Data records:
******

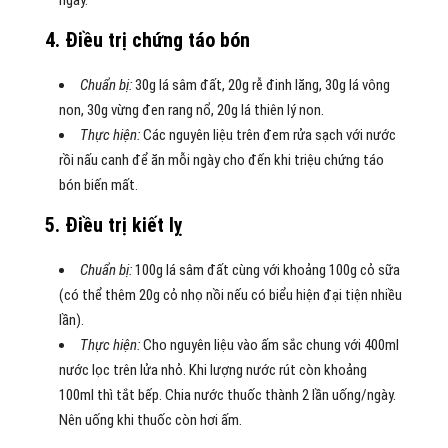
ngày.
4. Điều trị chứng táo bón
Chuẩn bị:
30g lá sâm đất, 20g rễ đinh lăng, 30g lá vông
non, 30g vừng đen rang nổ, 20g lá thiên lý non.
Thực hiện:
Các nguyên liệu trên đem rửa sạch với nước
rồi nấu canh để ăn mỗi ngày cho đến khi triệu chứng táo
bón biến mất.
5. Điều trị kiết lỵ
Chuẩn bị:
100g lá sâm đất cùng với khoảng 100g cỏ sữa
(có thể thêm 20g cỏ nhọ nồi nếu có biểu hiện đại tiện nhiều
lần).
Thực hiện:
Cho nguyên liệu vào ấm sắc chung với 400ml
nước lọc trên lửa nhỏ. Khi lượng nước rút còn khoảng
100ml thì tắt bếp. Chia nước thuốc thành 2 lần uống/ngày.
Nên uống khi thuốc còn hơi ấm.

******

Repeat each entry exactly. Pictures do not belong in the copy.

# OUTPUT OF THE TASK:
ngày.
4. Điều trị chứng táo bón
Chuẩn bị:
30g lá sâm đất, 20g rễ đinh lăng, 30g lá vông
non, 30g vừng đen rang nổ, 20g lá thiên lý non.
Thực hiện:
Các nguyên liệu trên đem rửa sạch với nước
rồi nấu canh để ăn mỗi ngày cho đến khi triệu chứng táo
bón biến mất.
5. Điều trị kiết lỵ
Chuẩn bị:
100g lá sâm đất cùng với khoảng 100g cỏ sữa
(có thể thêm 20g cỏ nhọ nồi nếu có biểu hiện đại tiện nhiều
lần).
Thực hiện:
Cho nguyên liệu vào ấm sắc chung với 400ml
nước lọc trên lửa nhỏ. Khi lượng nước rút còn khoảng
100ml thì tắt bếp. Chia nước thuốc thành 2 lần uống/ngày.
Nên uống khi thuốc còn hơi ấm.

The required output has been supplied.